Please count the lines in the listing below where the word "Fauquier" appears. Give the number only.

----

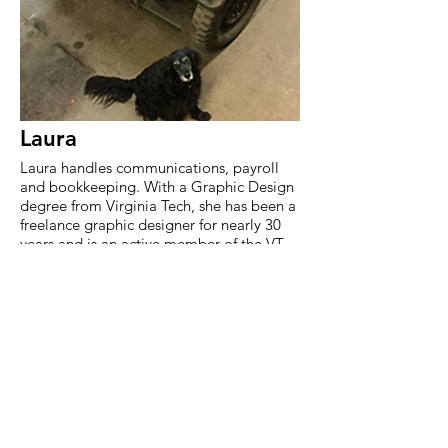
Laura
Laura handles communications, payroll
and bookkeeping. With a Graphic Design
degree from Virginia Tech, she has been a
freelance graphic designer for nearly 30
years and is an active member of the VT
Alumni Association's Fauquier Chapter,
FHS Falcon Booster Club and the
Fauquier Chamber of Commerce.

----

§ **Exercise result**: 2